The ability to write idiomatic code in a given language comes with time. However, it is important to think about it while looking at a given piece of code: is it using everything that language ‘X’ has to offer?

That said, we should still prefer readability over idioms that might make our code more complex. For example, attempting to fit too much logic into a single line of code can make it considerably harder to understand.

Automate style checks#

It is good practice to follow a style guide from the beginning of a project. However, it can be tedious to check that code continues to follow a particular style, or to fix code formatting when it doesn’t. Hence, automated support can be sought to speed up this work, either by providing suggestions as the code is written or by reformatting your code to comply with some style.

For further information on automating these checks see Linters and formatters.

Software ideas for analysts#

It’s important to remember that when we write code for analysis, we are developing software. Over many years, software engineering teams have developed good practices for creating robust software. These practices help to make our code simple, readable and easier to maintain. Analysts using code as a means to perform analysis can benefit from at least partially applying such practices in their own codebases.

This chapter will try to condense key messages and guidelines from these practices, for use by analysts who write code. That said, reading and learning more about these practices is likely to benefit the quality of your code and is highly encouraged.

Keep it simple#

The ability to convey information in a simple and clear way matters.

This is particularly true when explaining concepts that are already complex. When writing code you are often trying to solve problems that are complex in nature. You should avoid introducing extra complexity to these problems, wherever possible.

Here are a few tips to make sure you keep your project nice and simple:

  • Solve the problem - do not get distracted and make sure you have a clear outcome in mind.

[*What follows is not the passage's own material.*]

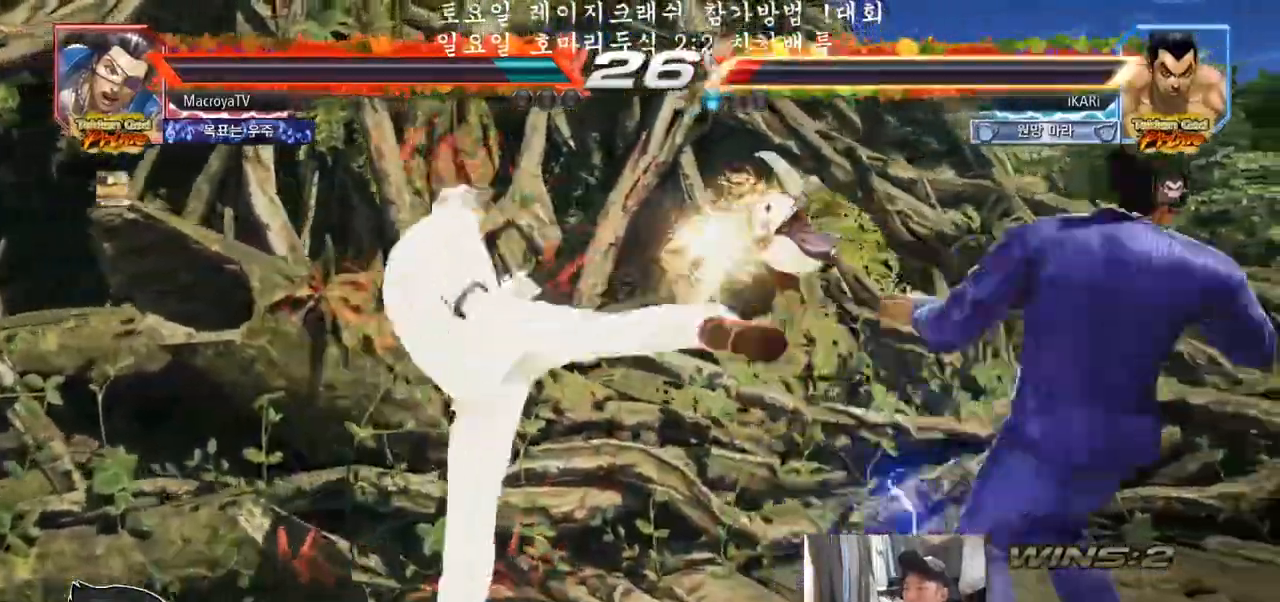
{"buttons": [], "left_stick": "center", "events": [[283, "left_stick", "center"]]}
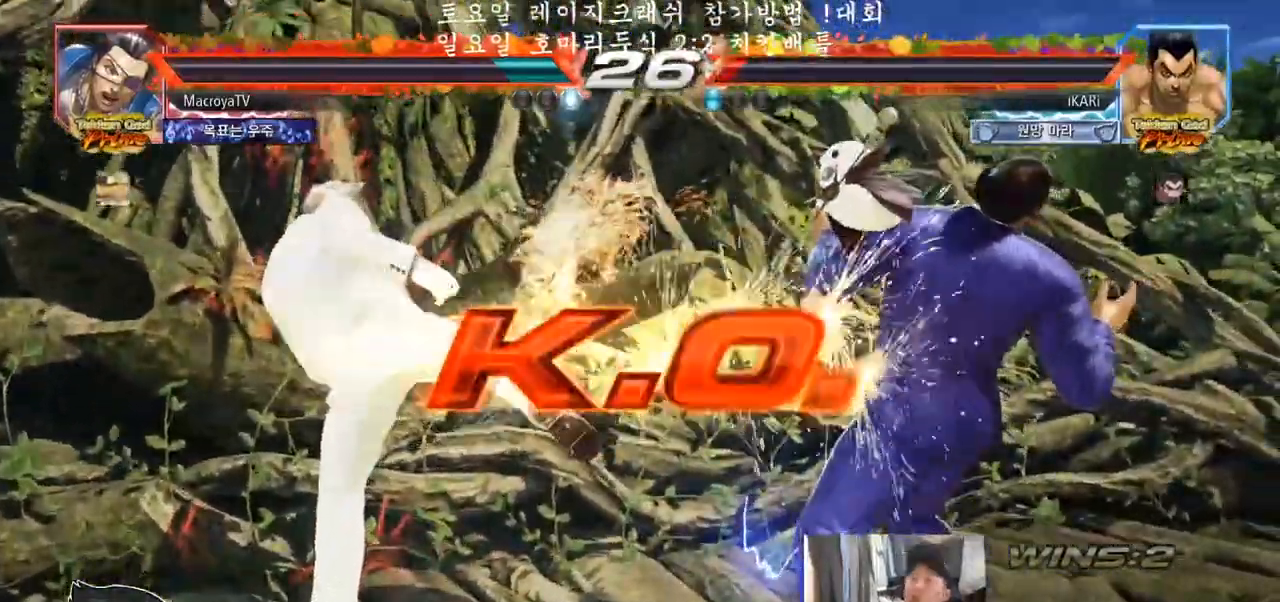
{"buttons": [], "left_stick": "center", "events": []}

  • Try not to ‘reinvent the wheel’ - use existing packages when they solve the problem. They will most likely be better documented and won’t need extra maintenance.

  • Split your code into understandable parts - consider how to make your code modular.

  • Don’t over-engineer your solution - if it is understandable and works, refrain from over-complicating for the sake of small increases in efficiency.

Note

It’s important to capture the requirements of your code before writing it. This includes when your code needs to be adapted to meet changing needs. You should then aim to meet these requirements in the functionality that your code provides.

It can be tempting to try to account for every eventuality in your program, but developing anything more than these requirements may not be beneficial. There’s a good chance that many cases that you account for will never occur, so you should try to prioritise based on what you’re certain is needed from your code.

You ain’t gonna need it

Remember that additional features will require more documentation and testing to ensure that they are working correctly. Really consider if adding these extras will make your code more or less maintainable, user-friendly and correct.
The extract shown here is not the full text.